HOW TO COMPLETE THIS TASK.
Write out the text of the data from its start through the line containing "Apr 19, 2016", inclusive, omitting the pictures.

************

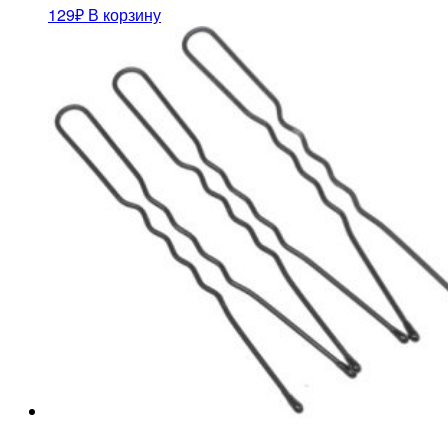
129
₽
В корзину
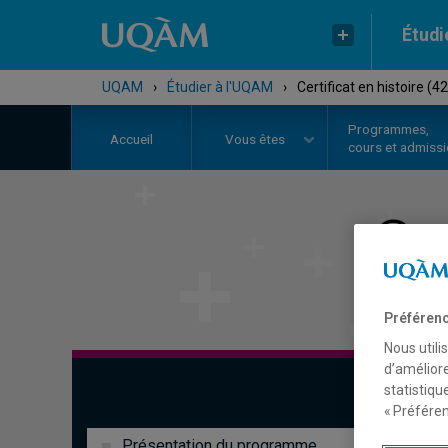
Étudi
UQAM
›
Étudier à l'UQAM
›
Certificat en histoire (4
Programmes,
Accueil
Vous êtes
cours et admiss
Ce
Préférenc
Nous utili
d’améliore
statistiqu
« Préféren
Présentation du programme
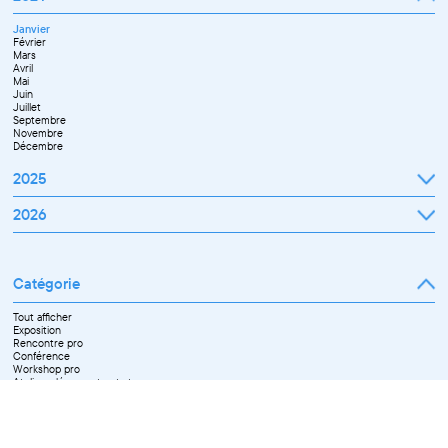
Janvier
Février
Mars
Avril
Mai
Juin
Juillet
Septembre
Novembre
Décembre
2025
Janvier
2026
Février
Mars
Janvier
Avril
Février
Mai
Mars
Juin
Catégorie
Avril
Juillet
Mai
Septembre
Juin
Octobre
Tout afficher
Septembre
Novembre
Exposition
Octobre
Décembre
Rencontre pro
Novembre
Conférence
Workshop pro
Ateliers découverte et stage
Spectacle
Projection
Résidence
Formation professionnelle
Restitution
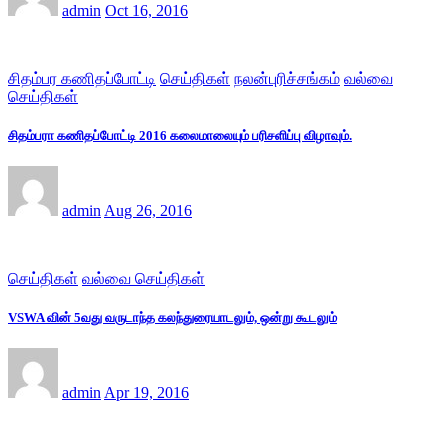
admin
Oct 16, 2016
சிதம்பர கணிதப்போட்டி
செய்திகள்
நலன்புரிச்சங்கம்
வல்வை
செய்திகள்
சிதம்பரா கணிதப்போட்டி 2016 கலைமாலையும் பரிசளிப்பு விழாவும்.
admin
Aug 26, 2016
செய்திகள்
வல்வை செய்திகள்
VSWA வின் 5வது வருடாந்த கலந்துரையாடலும், ஒன்று கூடலும்
admin
Apr 19, 2016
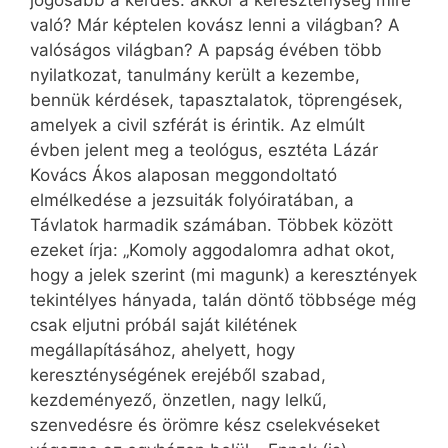
jogosabb a kérdés: akkor a kereszténység mire
való? Már képtelen kovász lenni a világban? A
valóságos világban? A papság évében több
nyilatkozat, tanulmány került a kezembe,
bennük kérdések, tapasztalatok, töprengések,
amelyek a civil szférát is érintik. Az elmúlt
évben jelent meg a teológus, esztéta Lázár
Kovács Ákos alaposan meggondoltató
elmélkedése a jezsuiták folyóiratában, a
Távlatok harmadik számában. Többek között
ezeket írja: „Komoly aggodalomra adhat okot,
hogy a jelek szerint (mi magunk) a keresztények
tekintélyes hányada, talán döntő többsége még
csak eljutni próbál saját kilétének
megállapításához, ahelyett, hogy
kereszténységének erejéből szabad,
kezdeményező, önzetlen, nagy lelkű,
szenvedésre és örömre kész cselekvéseket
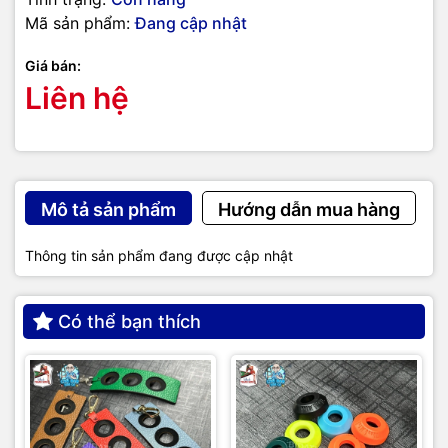
Mã sản phẩm:
Đang cập nhật
Giá bán:
Liên hệ
Mô tả sản phẩm
Hướng dẫn mua hàng
Thông tin sản phẩm đang được cập nhật
Có thể bạn thích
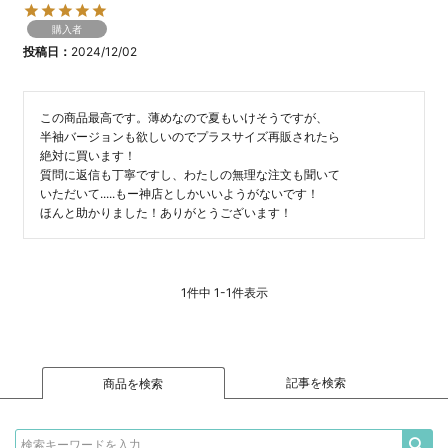
購入者
投稿日
2024/12/02
この商品最高です。薄めなので夏もいけそうですが、

半袖バージョンも欲しいのでプラスサイズ再販されたら

絶対に買います！

質問に返信も丁寧ですし、わたしの無理な注文も聞いて

いただいて.....もー神店としかいいようがないです！

1
件中
1
-
1
件表示
記事を検索
商品を検索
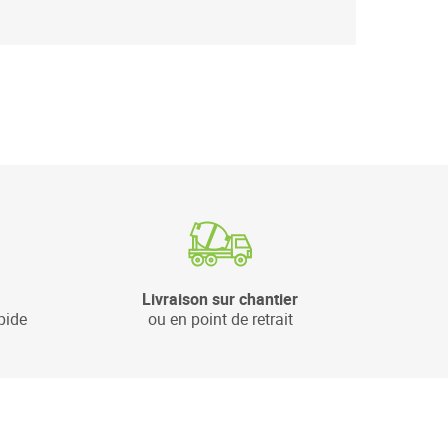
Livraison sur chantier
pide
ou en point de retrait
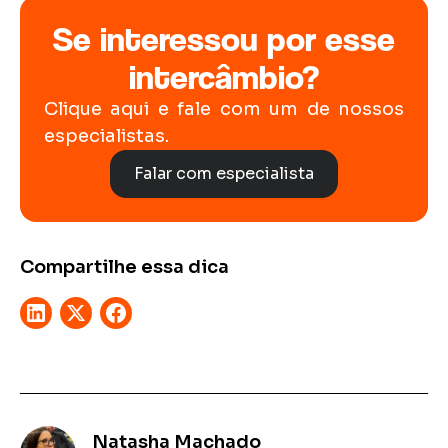
Se interessou por esse
intercâmbio?
Clique aqui e fale com um de nossos
especialistas.
Falar com especialista
Compartilhe essa dica
Natasha Machado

************

SOLUTION.
129
₽
В корзину
Étudi
UQAM
›
Étudier à l'UQAM
›
Certificat en histoire (4
Programmes,
Accueil
Vous êtes
cours et admiss
Ce
Préférenc
Nous utili
d’améliore
statistiqu
« Préféren
Présentation du programme
Janvier
Février
Mars
Avril
Mai
Juin
Juillet
Septembre
Novembre
Décembre
2025
Janvier
2026
Février
Mars
Janvier
Avril
Février
Mai
Mars
Juin
Catégorie
Avril
Juillet
Mai
Septembre
Juin
Octobre
Tout afficher
Septembre
Novembre
Exposition
Octobre
Décembre
Rencontre pro
Novembre
Conférence
Workshop pro
Ateliers découverte et stage
Spectacle
Projection
Résidence
Formation professionnelle
Restitution
admin
Oct 16, 2016
சிதம்பர கணிதப்போட்டி
செய்திகள்
நலன்புரிச்சங்கம்
வல்வை
செய்திகள்
சிதம்பரா கணிதப்போட்டி 2016 கலைமாலையும் பரிசளிப்பு விழாவும்.
admin
Aug 26, 2016
செய்திகள்
வல்வை செய்திகள்
VSWA வின் 5வது வருடாந்த கலந்துரையாடலும், ஒன்று கூடலும்
admin
Apr 19, 2016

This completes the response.